To analyze the patent keyword data over time, we proposed a Gaussian copula directional dependence by using the beta logit model with an integer-valued GARCH model for marginal distributions. We tried to develop the model considering the characteristic of patent data and technology analysis which are time factor and frequency (integer) value. Using the proposed directional dependence with the highest frequency Apple data, we were interested in Apple’s technological structure and its technological innovation. The patent keywords extracted from collected patent documents issued by Apple were used in our experiments, because the keywords contain technological aspects of Apple’s developments. From this study, we found how much the target response keyword is influenced by the predictor keywords by copula modeling. Technologies of predictor keywords affect the technological developments of target response keywords. The associations between predictor and response keywords provide novel information for Apples R&D planning. By using a Gaussian copula marginal regression with the beta logit model, we also found the detailed dependence structure of Apple keywords. So, by performing these methods, this paper showed the meaningful trends and relationships among the technologies of Apple.

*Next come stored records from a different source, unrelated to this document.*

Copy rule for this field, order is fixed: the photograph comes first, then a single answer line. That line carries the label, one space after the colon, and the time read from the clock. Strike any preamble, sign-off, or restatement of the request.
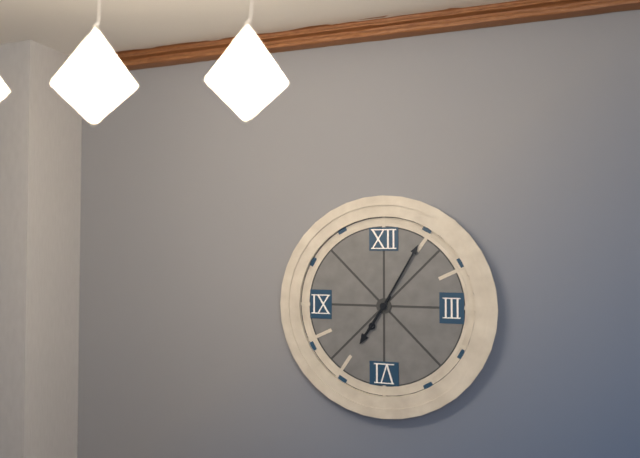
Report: 7:05
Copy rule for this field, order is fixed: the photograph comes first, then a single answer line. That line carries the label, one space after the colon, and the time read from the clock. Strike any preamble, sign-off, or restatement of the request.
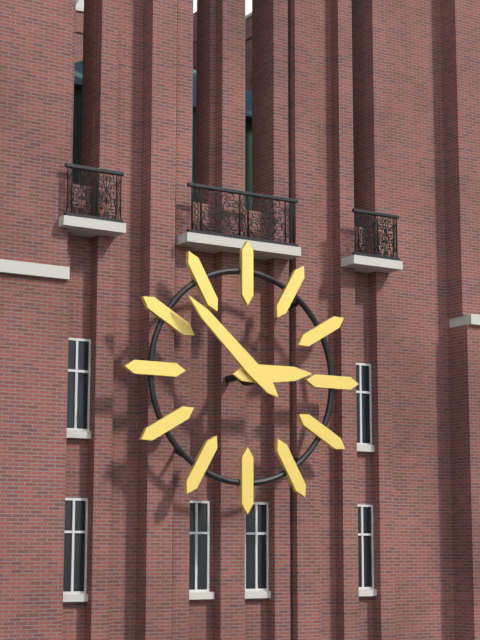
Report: 2:52
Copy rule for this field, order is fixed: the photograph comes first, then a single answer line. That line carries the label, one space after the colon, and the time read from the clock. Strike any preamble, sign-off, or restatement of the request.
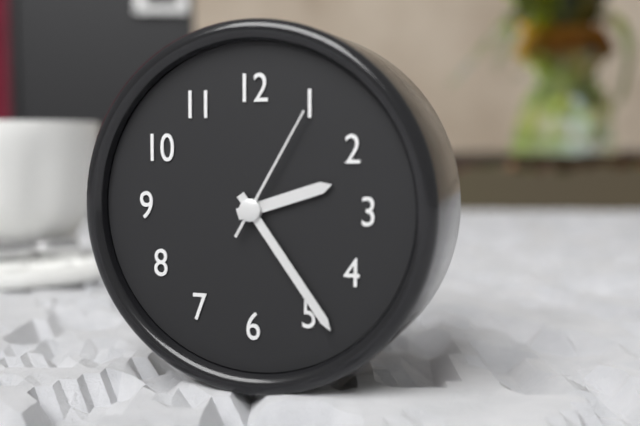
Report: 2:24:05
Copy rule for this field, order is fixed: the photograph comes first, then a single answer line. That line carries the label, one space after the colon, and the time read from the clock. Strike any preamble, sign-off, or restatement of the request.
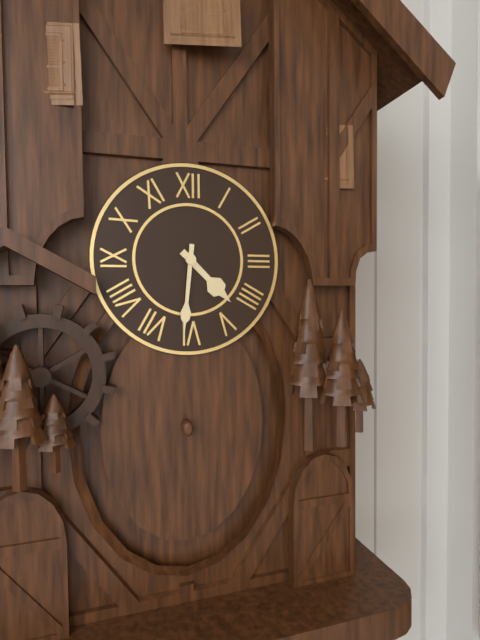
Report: 4:31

This paper is worthy of study from two perspectives: academic and practical. From the first academic point of view, our study presented a statistical analysis method for patent keyword analysis considering time. Next, this paper contributes to the technology management such as research and development planning, technology marketing, new product development, etc. from a practical point of view. For example, Figure 6 in our experimental results shows that Apple’s device technology is affected by the detailed technologies of data, user, media, and system. In particular, it can be seen that data and user technologies have more impact on device technology than do media and system technologies. This is because the weight values of data and user are 0.603 and 0.633, respectively, which are relatively larger than the weight values of 0.112 and 0.458 of the media and the system. The other relationships in Figure 6 can also be interpreted in this way. In our future study, we will develop more advanced statistical models that can use more keywords using various copula analyses, generalized linear models, and other integer valued time series models.